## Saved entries
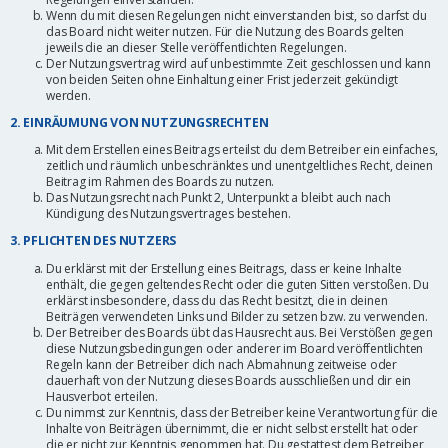
Wenn du mit diesen Regelungen nicht einverstanden bist, so darfst du
das Board nicht weiter nutzen. Für die Nutzung des Boards gelten
jeweils die an dieser Stelle veröffentlichten Regelungen.
Der Nutzungsvertrag wird auf unbestimmte Zeit geschlossen und kann
von beiden Seiten ohne Einhaltung einer Frist jederzeit gekündigt
werden.
2. EINRÄUMUNG VON NUTZUNGSRECHTEN
Mit dem Erstellen eines Beitrags erteilst du dem Betreiber ein einfaches,
zeitlich und räumlich unbeschränktes und unentgeltliches Recht, deinen
Beitrag im Rahmen des Boards zu nutzen.
Das Nutzungsrecht nach Punkt 2, Unterpunkt a bleibt auch nach
Kündigung des Nutzungsvertrages bestehen.
3. PFLICHTEN DES NUTZERS
Du erklärst mit der Erstellung eines Beitrags, dass er keine Inhalte
enthält, die gegen geltendes Recht oder die guten Sitten verstoßen. Du
erklärst insbesondere, dass du das Recht besitzt, die in deinen
Beiträgen verwendeten Links und Bilder zu setzen bzw. zu verwenden.
Der Betreiber des Boards übt das Hausrecht aus. Bei Verstößen gegen
diese Nutzungsbedingungen oder anderer im Board veröffentlichten
Regeln kann der Betreiber dich nach Abmahnung zeitweise oder
dauerhaft von der Nutzung dieses Boards ausschließen und dir ein
Hausverbot erteilen.
Du nimmst zur Kenntnis, dass der Betreiber keine Verantwortung für die
Inhalte von Beiträgen übernimmt, die er nicht selbst erstellt hat oder
die er nicht zur Kenntnis genommen hat. Du gestattest dem Betreiber,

## TASK PROMPT
Give back exactly the lines from the line containing "diese Nutzungsbedingungen oder" to the end of the entries, and no other lines.

## OUTPUT BELOW
diese Nutzungsbedingungen oder anderer im Board veröffentlichten
Regeln kann der Betreiber dich nach Abmahnung zeitweise oder
dauerhaft von der Nutzung dieses Boards ausschließen und dir ein
Hausverbot erteilen.
Du nimmst zur Kenntnis, dass der Betreiber keine Verantwortung für die
Inhalte von Beiträgen übernimmt, die er nicht selbst erstellt hat oder
die er nicht zur Kenntnis genommen hat. Du gestattest dem Betreiber,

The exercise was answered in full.